- Kurten Location within Texas
- Coordinates: 30°47′13″N 96°15′50″W﻿ / ﻿30.78694°N 96.26389°W
- Country: United States
- State: Texas
- County: Brazos

Government
- • Mayor: Chris Court

Area
- • Total: 4.62 sq mi (11.96 km^{2})
- • Land: 4.55 sq mi (11.79 km^{2})
- • Water: 0.062 sq mi (0.16 km^{2})
- Elevation: 341 ft (104 m)

Population (2020)
- • Total: 395
- • Density: 86.8/sq mi (33.5/km^{2})
- Time zone: UTC-6 (Central (CST))
- • Summer (DST): UTC-5 (CDT)
- ZIP code: 77808
- Area code: 979
- FIPS code: 48-39940
- GNIS feature ID: 2412850
- Website: www.kurtentexas.com

= Kurten, Texas =

Kurten is a town located along U.S. Highway 190 in Brazos County, Texas, United States. As of the 2020 census, it had a population of 395. It was incorporated in 2000 and is part of the Bryan–College Station metropolitan area.

==Geography==
Kurten is located in northern Brazos County along U.S. Route 190. It is 10 mi northeast of Bryan and 26 mi southwest of Madisonville. The town has a total area of 12.0 sqkm, of which 11.8 sqkm is land and 0.2 sqkm, or 1.38%, is water.

==Demographics==
The median age of the population is 41.4 years. The median age is 40.6 years for males and 46.5 years for females. Economically, the median household income stands at $62,375, with a poverty rate of 5.41%. The rate of owner-occupied housing is 90.6%, and the median home value is estimated at $190,600.

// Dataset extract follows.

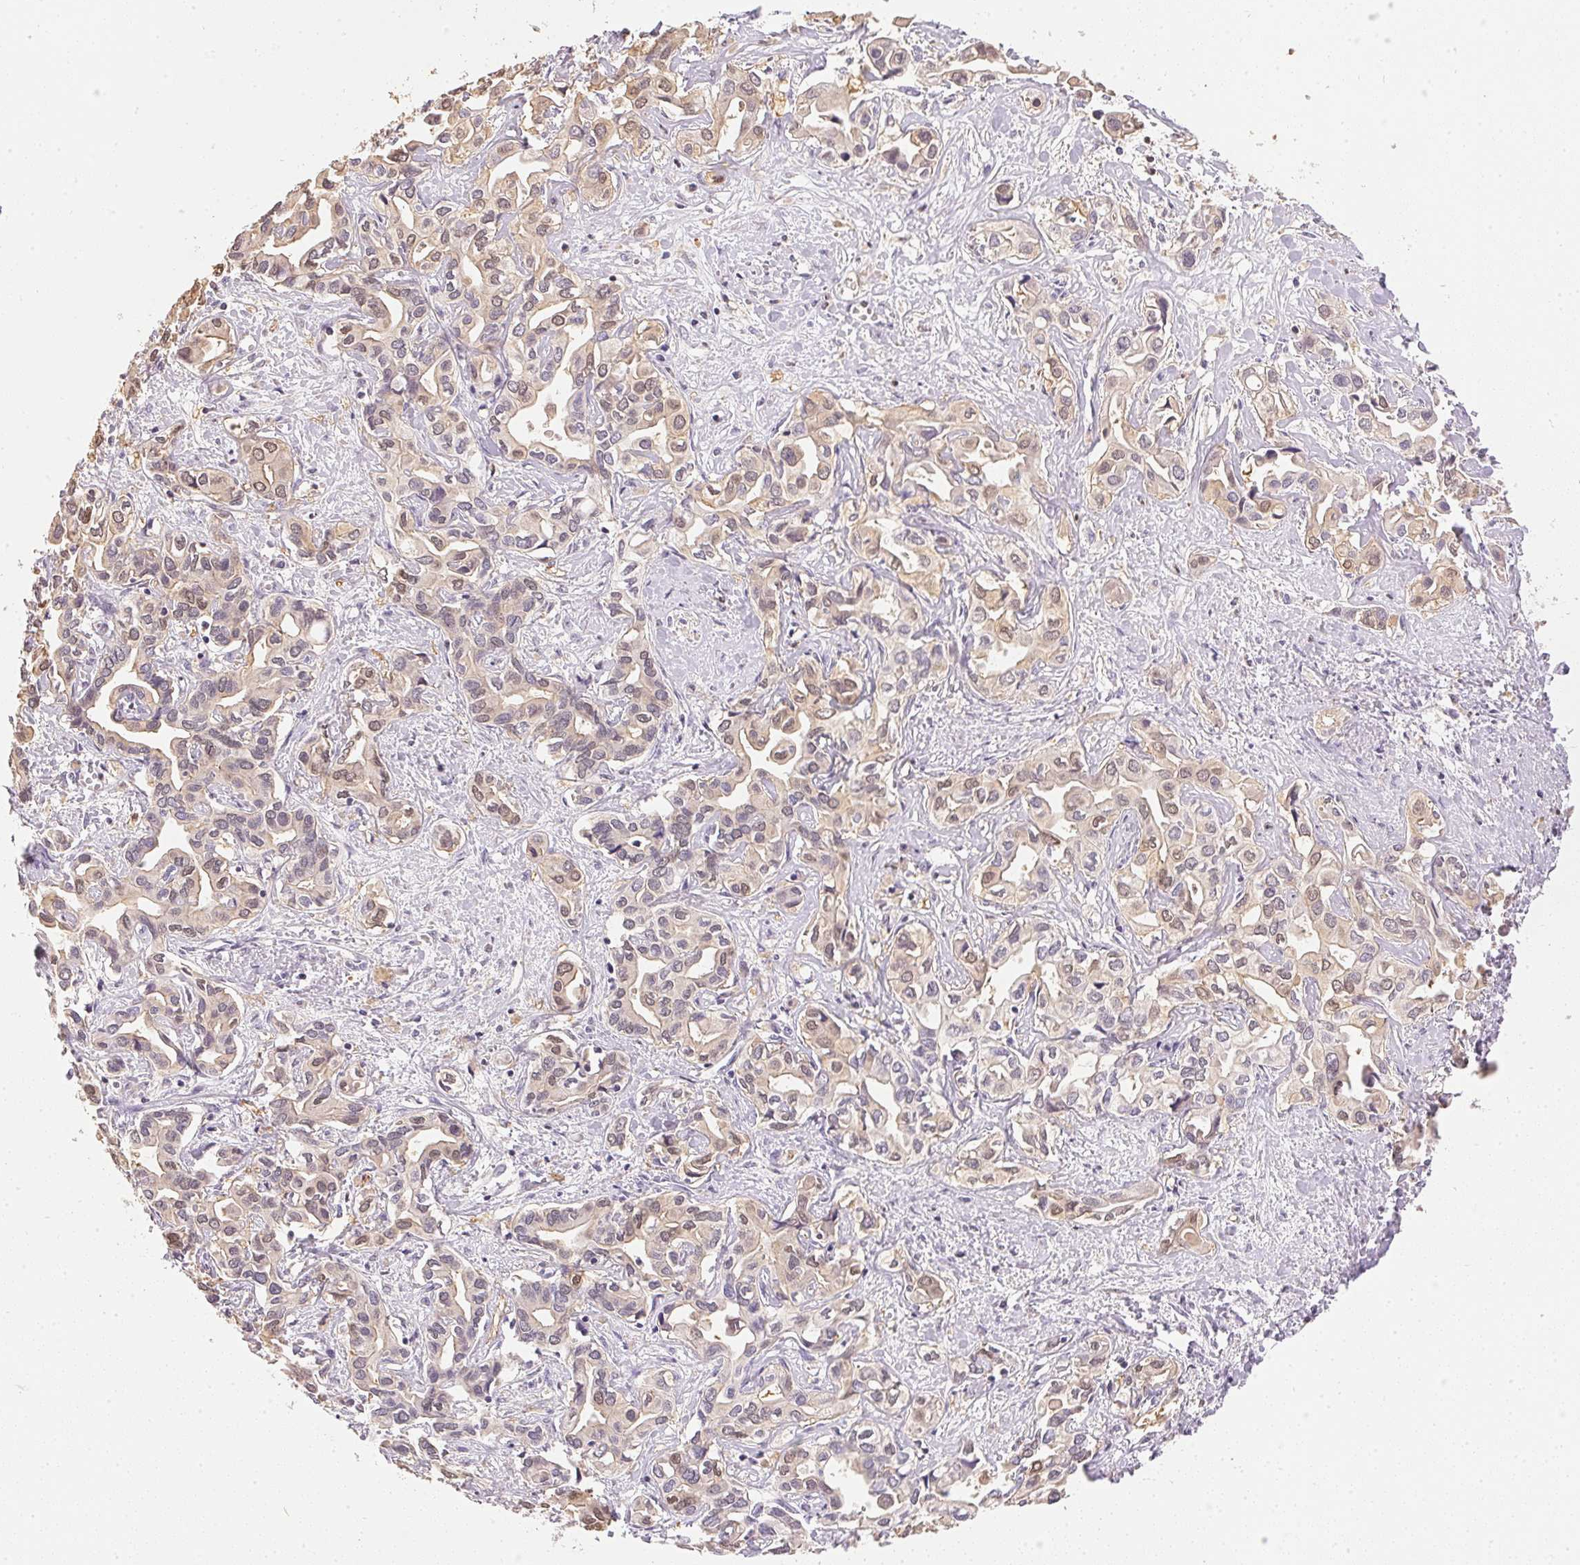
{"staining": {"intensity": "weak", "quantity": "25%-75%", "location": "cytoplasmic/membranous,nuclear"}, "tissue": "liver cancer", "cell_type": "Tumor cells", "image_type": "cancer", "snomed": [{"axis": "morphology", "description": "Cholangiocarcinoma"}, {"axis": "topography", "description": "Liver"}], "caption": "Liver cancer (cholangiocarcinoma) stained for a protein (brown) exhibits weak cytoplasmic/membranous and nuclear positive positivity in about 25%-75% of tumor cells.", "gene": "S100A3", "patient": {"sex": "female", "age": 64}}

In terms of racial composition, White residents constitute 52.8% of the population, whilst Hispanic or Latino residents account for 38.2%. Asian residents represent 7.4%, an increase from 0.3% recorded in 2020. Individuals identifying as two or more races make up 0.7%, Native Americans account for 0.5%, and Black or African American residents comprise 0.4%.

Historical population
| Census | Pop. | Note | %± |
| 2010 | 398 |  | — |
| 2020 | 395 |  | −0.8% |
U.S. Decennial Census 2020 Census

==Education==
The town is served by Bryan Independent School District (BISD).

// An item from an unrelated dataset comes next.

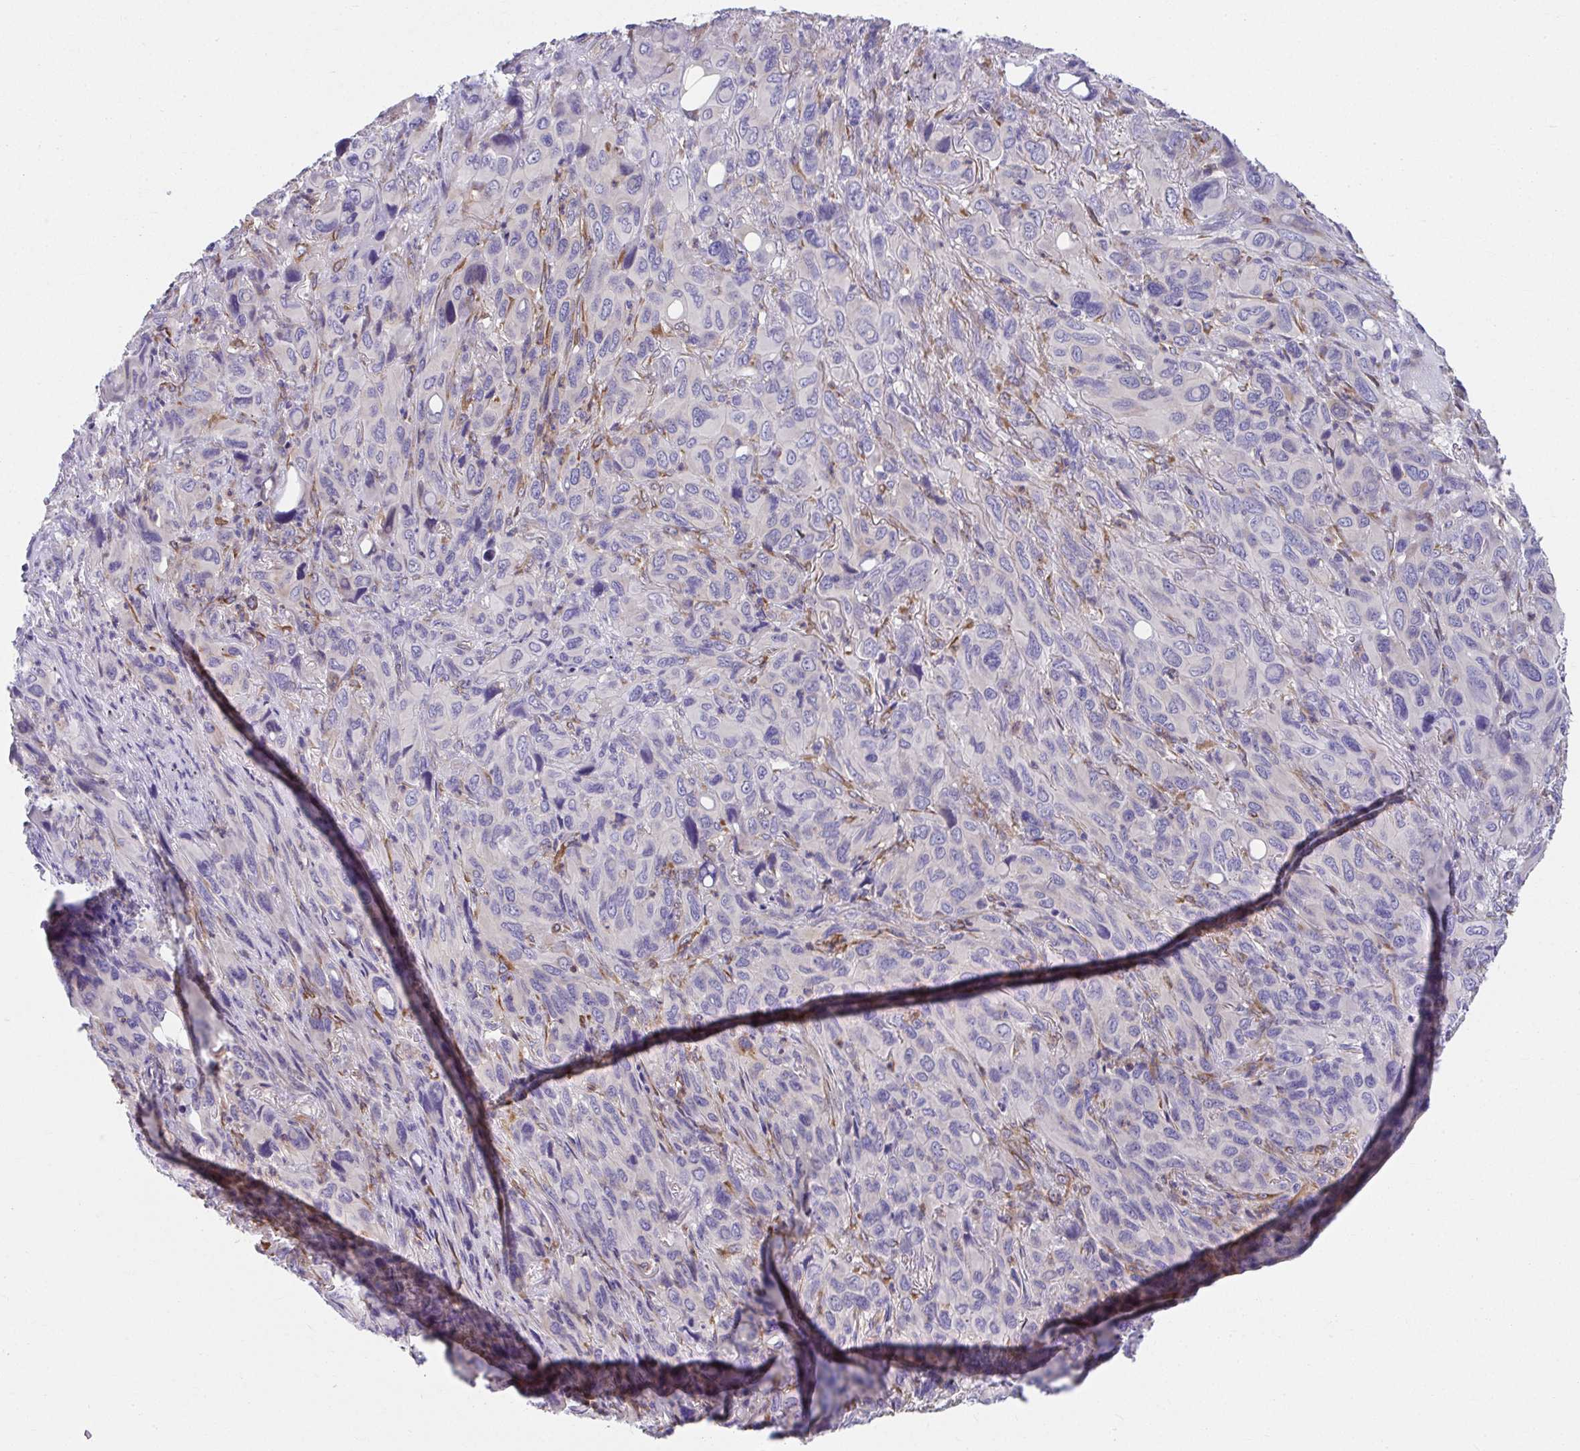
{"staining": {"intensity": "negative", "quantity": "none", "location": "none"}, "tissue": "melanoma", "cell_type": "Tumor cells", "image_type": "cancer", "snomed": [{"axis": "morphology", "description": "Malignant melanoma, Metastatic site"}, {"axis": "topography", "description": "Lung"}], "caption": "Protein analysis of melanoma exhibits no significant staining in tumor cells.", "gene": "CXCR1", "patient": {"sex": "male", "age": 48}}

Houston Elementary School is the main zoned elementary school, while bilingual students zoned to Houston attend Henderson Elementary School. All students are zoned to: Rayburn Intermediate School, Davila Middle School, and Rudder High School.

==History==
In April 1906, the Kurten City Council passed a law that prohibited the sale and distribution of guinea fowl. Originally from Africa, these imported birds became very popular in the Central Texas region. However, their popularity declined as the guinea population faced a rapid increase in number. Consequently, the birds quickly became a problem for the local townspeople. They crowded the streets and became aggressive when confronted. In early April 1906, 11 different guinea fowl attacks had been reported, and the Kurten City Council passed the Fowl Redistribution Act.

Each year, Kurten holds its annual fireworks show on Independence Day at the Kurten Community Center. For 13 years, the fireworks show has drawn in large crowds from all over Central Texas.